◆ WORK ORDER: Which lines in the records below contain the word "моменту"? Copy each of them.

───── DATASET RECORDS

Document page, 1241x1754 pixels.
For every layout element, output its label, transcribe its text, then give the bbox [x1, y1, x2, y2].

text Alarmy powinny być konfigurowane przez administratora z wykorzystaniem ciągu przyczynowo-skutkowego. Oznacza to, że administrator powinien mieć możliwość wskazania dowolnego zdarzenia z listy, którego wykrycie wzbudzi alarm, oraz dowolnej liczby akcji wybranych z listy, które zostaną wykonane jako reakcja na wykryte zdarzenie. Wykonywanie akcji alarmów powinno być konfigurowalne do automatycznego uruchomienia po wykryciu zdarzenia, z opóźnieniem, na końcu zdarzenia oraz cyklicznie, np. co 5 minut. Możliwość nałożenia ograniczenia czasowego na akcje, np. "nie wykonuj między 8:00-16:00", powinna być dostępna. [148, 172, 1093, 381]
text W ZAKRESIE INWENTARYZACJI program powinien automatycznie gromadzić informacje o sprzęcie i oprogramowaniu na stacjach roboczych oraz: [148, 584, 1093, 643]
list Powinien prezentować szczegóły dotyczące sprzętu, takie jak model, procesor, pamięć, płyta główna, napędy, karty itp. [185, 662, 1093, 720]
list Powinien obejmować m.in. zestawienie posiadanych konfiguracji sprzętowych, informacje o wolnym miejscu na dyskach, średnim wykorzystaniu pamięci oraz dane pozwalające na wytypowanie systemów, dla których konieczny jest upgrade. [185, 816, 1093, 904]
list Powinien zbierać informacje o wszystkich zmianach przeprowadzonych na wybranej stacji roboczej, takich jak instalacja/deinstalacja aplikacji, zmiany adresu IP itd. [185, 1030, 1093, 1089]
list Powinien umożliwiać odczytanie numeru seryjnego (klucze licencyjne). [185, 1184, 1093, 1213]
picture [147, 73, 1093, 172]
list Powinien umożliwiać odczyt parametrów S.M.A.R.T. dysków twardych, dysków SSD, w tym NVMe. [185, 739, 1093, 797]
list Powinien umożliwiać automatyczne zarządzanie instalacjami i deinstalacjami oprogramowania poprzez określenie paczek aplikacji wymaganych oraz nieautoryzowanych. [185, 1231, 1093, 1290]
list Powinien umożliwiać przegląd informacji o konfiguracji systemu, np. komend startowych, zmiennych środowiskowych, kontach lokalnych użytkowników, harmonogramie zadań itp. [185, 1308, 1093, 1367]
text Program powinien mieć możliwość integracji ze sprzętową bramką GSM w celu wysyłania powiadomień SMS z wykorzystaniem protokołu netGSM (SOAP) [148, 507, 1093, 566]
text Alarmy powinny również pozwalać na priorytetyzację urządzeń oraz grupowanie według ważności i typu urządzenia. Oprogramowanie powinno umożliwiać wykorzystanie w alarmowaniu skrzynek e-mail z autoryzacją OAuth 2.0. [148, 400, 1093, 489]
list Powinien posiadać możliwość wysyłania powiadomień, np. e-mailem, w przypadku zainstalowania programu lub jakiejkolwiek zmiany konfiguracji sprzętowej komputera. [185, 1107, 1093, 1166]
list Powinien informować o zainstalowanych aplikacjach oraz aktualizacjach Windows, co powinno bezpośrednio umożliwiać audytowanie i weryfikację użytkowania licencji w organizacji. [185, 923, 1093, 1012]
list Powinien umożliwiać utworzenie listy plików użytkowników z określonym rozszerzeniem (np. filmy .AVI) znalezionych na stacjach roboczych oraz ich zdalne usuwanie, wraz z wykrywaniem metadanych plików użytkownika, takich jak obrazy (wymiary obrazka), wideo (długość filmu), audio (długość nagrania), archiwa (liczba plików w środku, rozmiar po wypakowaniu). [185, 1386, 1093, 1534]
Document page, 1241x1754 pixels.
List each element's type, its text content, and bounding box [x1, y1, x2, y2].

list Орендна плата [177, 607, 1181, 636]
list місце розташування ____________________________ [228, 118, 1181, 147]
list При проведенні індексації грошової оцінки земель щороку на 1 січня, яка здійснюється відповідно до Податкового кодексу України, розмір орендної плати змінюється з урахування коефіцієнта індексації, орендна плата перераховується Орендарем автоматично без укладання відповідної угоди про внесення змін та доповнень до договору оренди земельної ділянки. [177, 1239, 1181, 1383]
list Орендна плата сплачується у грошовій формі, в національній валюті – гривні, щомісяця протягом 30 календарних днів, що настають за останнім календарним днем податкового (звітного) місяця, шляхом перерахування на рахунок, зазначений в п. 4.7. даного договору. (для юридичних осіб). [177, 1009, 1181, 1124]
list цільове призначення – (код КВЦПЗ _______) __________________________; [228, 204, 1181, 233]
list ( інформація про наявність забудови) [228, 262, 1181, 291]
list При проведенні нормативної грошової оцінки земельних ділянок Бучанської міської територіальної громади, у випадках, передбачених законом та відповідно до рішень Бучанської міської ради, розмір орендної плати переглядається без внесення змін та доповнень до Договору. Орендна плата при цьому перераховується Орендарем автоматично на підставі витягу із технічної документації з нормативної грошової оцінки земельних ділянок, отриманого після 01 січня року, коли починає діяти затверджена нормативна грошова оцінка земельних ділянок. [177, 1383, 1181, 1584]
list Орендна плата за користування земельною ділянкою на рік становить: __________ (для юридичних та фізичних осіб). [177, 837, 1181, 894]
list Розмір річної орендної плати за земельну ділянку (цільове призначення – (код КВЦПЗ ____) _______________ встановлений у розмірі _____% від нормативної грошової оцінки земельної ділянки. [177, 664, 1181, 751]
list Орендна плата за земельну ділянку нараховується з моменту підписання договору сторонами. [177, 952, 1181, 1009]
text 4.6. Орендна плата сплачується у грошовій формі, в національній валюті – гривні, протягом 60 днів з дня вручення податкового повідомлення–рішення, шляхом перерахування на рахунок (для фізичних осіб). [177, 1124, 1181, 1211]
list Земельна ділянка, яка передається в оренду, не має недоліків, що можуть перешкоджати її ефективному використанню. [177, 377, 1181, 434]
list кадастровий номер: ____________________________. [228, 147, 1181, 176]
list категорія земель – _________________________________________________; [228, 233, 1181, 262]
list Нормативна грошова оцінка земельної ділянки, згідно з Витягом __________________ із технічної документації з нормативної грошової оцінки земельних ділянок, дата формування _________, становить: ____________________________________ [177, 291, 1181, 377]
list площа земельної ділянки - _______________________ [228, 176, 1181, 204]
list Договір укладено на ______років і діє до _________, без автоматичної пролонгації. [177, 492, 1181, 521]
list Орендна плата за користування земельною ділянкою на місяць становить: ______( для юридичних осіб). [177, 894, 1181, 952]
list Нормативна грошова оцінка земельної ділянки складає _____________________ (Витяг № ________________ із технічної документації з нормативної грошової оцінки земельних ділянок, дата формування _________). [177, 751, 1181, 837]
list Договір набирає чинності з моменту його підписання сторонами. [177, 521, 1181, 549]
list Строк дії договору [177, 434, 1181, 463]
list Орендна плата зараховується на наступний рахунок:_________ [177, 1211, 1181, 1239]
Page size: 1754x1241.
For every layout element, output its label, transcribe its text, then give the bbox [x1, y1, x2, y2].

──────────

◆ COMPLETED EXERCISE:
list Орендна плата за земельну ділянку нараховується з моменту підписання договору сторонами. [177, 952, 1181, 1009]
list Договір набирає чинності з моменту його підписання сторонами. [177, 521, 1181, 549]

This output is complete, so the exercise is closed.